John and Albert Forshee came home from the war about this time, and had a hard time finding work. All the Forshee family lived in the two-story log house at the foot of Pike Run at this time, sharing what income each could make. (Except the old man and his $100 bills he kept in hiding, until he began getting hungry.)
It was hard work carrying 100 pound sacks of corn and sugar over the rough, steep hills to the still, and the old man had to share part of the work and income. Each of us had a task to perform. I kept the fire supplied with smokeless wood, and made many trips in the dark of night, carrying sacks of corn and sugar over the rocky hills, and had many skinned shins to prove it.
John was the official watchman and seldom did any actual work, other than sit on top of the ridge, on a stump or rock, and listen for danger. The location was so remote that only once were we disturbed by a dog's bark.

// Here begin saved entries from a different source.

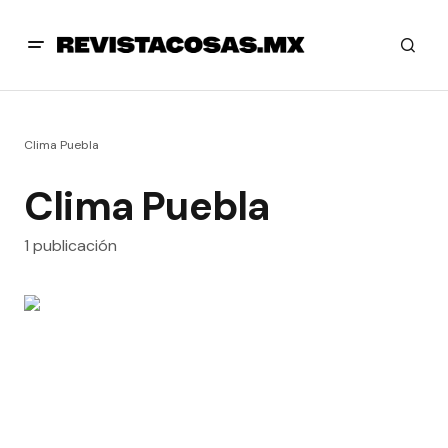
Clima Puebla
Clima Puebla
1 publicación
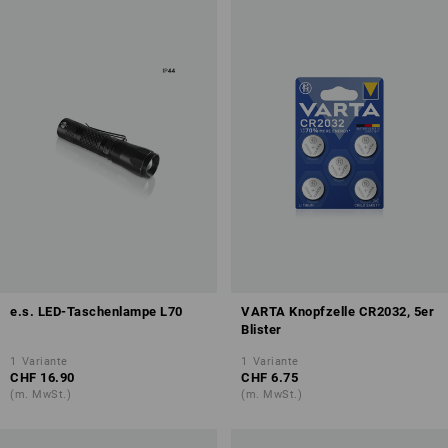
e.s. LED-Taschenlampe L70
VARTA Knopfzelle CR2032, 5er
Blister
1
Variante
1
Variante
CHF 16.90
CHF 6.75
(m. MwSt.)
(m. MwSt.)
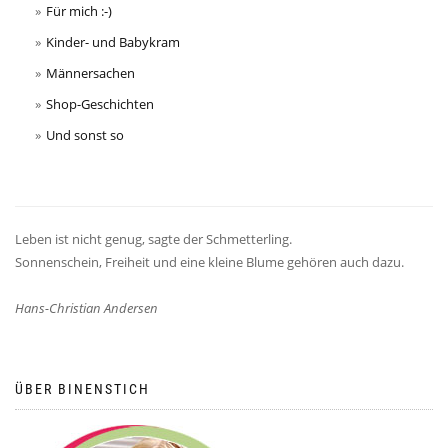
Für mich :-)
Kinder- und Babykram
Männersachen
Shop-Geschichten
Und sonst so
Leben ist nicht genug, sagte der Schmetterling.
Sonnenschein, Freiheit und eine kleine Blume gehören auch dazu.
Hans-Christian Andersen
ÜBER BINENSTICH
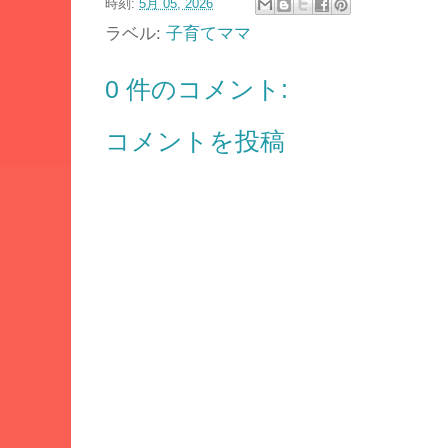
時刻:
5月 05, 2026
ラベル:
子育てママ
0 件のコメント:
コメントを投稿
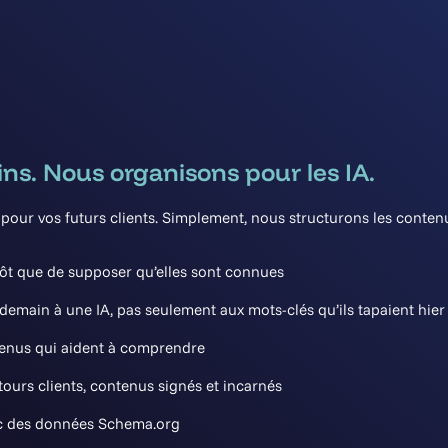
ns. Nous organisons pour les IA.
our vos futurs clients. Simplement, nous structurons les contenu
utôt que de supposer qu’elles sont connues
emain à une IA, pas seulement aux mots-clés qu’ils tapaient hier
ntenus qui aident à comprendre
tours clients, contenus signés et incarnés
vec des données Schema.org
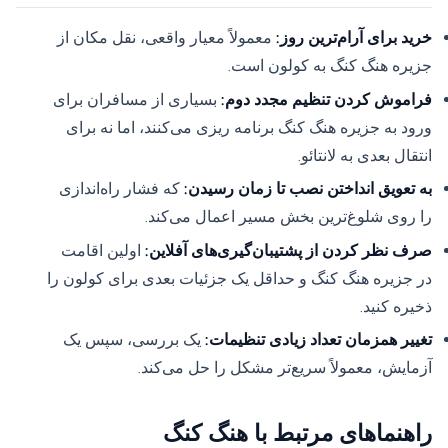
خرید برای آرام‌ترین روز:
معمولاً معیار واقعی، نقل مکان از
جزیره هنگ کنگ به کولون است.
فراموش کردن تنظیم مجدد دوم:
بسیاری از مسافران برای
ورود به جزیره هنگ کنگ برنامه ریزی می‌کنند، اما نه برای
انتقال بعدی به لانتائو.
به تعویق انداختن نصب تا زمان رسیدن:
که فشار راه‌اندازی
را روی شلوغ‌ترین بخش مسیر اعمال می‌کند.
صرف نظر کردن از پشتیبان‌گیری‌های آفلاین:
اولین اقامت
در جزیره هنگ کنگ و حداقل یک جزئیات بعدی برای کولون را
ذخیره کنید.
تغییر همزمان تعداد زیادی تنظیمات:
یک بررسی، سپس یک
آزمایش، معمولاً سریع‌تر مشکل را حل می‌کند.
راهنماهای مرتبط با هنگ کنگ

We knew John was somewhere on the hill, so we all faded across the creek and up the opposite hill to a brush-covered clump of logs, and stayed there until John came down the opposite hill and sat down beside the still and whistled. We went back to work sitting watching the drops of almost pure alcohol drop from the spout below the wooden bucket condenser. Most of the work of actual production fell on the shoulders of Willie, being responsible for keeping the fire stoked just right to prevent the "Mule" from getting too strong or too weak.

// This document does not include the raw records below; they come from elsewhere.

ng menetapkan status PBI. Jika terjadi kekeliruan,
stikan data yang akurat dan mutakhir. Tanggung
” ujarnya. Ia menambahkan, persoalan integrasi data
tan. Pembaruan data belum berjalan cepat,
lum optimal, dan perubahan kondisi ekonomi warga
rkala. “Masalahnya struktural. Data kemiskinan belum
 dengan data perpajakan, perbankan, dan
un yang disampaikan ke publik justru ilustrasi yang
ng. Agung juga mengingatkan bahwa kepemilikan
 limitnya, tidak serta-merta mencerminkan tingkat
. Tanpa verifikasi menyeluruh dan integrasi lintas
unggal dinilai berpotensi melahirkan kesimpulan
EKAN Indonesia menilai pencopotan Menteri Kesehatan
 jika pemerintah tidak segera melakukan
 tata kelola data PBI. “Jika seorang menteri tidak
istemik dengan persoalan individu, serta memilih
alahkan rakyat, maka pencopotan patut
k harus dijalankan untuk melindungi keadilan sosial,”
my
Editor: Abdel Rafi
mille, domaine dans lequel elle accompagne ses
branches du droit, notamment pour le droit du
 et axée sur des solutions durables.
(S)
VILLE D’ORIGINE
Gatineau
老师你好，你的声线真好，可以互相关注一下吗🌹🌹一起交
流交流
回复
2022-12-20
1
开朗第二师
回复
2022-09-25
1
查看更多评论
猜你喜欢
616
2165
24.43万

The old man was the 'mash' man, deciding when the mash was "cured" just right to produce liquor of the proper strength and consistency.

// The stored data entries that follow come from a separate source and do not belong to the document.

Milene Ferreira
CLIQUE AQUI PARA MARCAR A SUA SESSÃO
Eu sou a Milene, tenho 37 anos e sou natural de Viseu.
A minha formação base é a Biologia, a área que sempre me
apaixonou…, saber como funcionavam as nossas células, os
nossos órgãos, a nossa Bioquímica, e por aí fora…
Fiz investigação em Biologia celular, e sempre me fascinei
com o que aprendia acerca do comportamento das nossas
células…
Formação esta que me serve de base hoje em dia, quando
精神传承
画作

Albert seldom came on premises, but did occasionally as he hauled loads of grain and sugar from distant stores to prevent snoopers getting wise to the operation. At such times, the last two miles of the haul were by horseback, after unloading the wagon in some remote cabin in the hills.
During the winters of this period, I lived at Esther and went to school there. The operation of the still was temporarily abandoned because of the cold and snowy weather.
Another summer came, and as I sat on the big rock close to the spring house, a noise like a herd of wild cattle, came from the hillside above. A group of men, there must have been twenty or twenty-five of them stopped beside me and asked such questions as "What's your name?" "Do you know where old Forshee's still is located?" "Where is the trail to the still?" I was very honest and gave them my name and where I lived. Most of the men knew me, and the questions were brief - after all they wanted the old man, not me.
The men lined up, side by side, completely across the valley and up each side, trying to find a trail leading to the still. They turned over leaves, kicked shrubs and examined rocks and logs with great care and thoroughness. Eventually they gave up and went back up the hill, disappointed. The Forshee clan were not that naive, each trip to the still, carrying sugar or grain, etc was by a different route. There never was a trail.
And so, this writer went West, never returned to Pike Run except on rare visits, even to this day.
Old John Thomas Forshee was 68 years old when the Sheriff and a posse caught his red-handed. It must have given the "law" a great satisfaction to catch the 68 year old hillbilly, who had eluded them for so many years, and fight him for possession of a gallon jug full of home made liquor!
The old man was given 10 years, but it turned out to be a life sentence. In 1927 he was dying and they turned him loose to spend his last days in the Pike Run Hills, where he had lived for so long, and where he had raised his family. He was 72 years old ad his hair was snow white when he died.
Not long after John Thomas was sentenced, Sam Doss was assassinated in his own home. Sam was said to be one of the leaders who finally affected the capture of the old man Forshee, and it was a foregone conclusion that Willie would be questioned. Willie was home when Doss was killed, so the questioning was brief."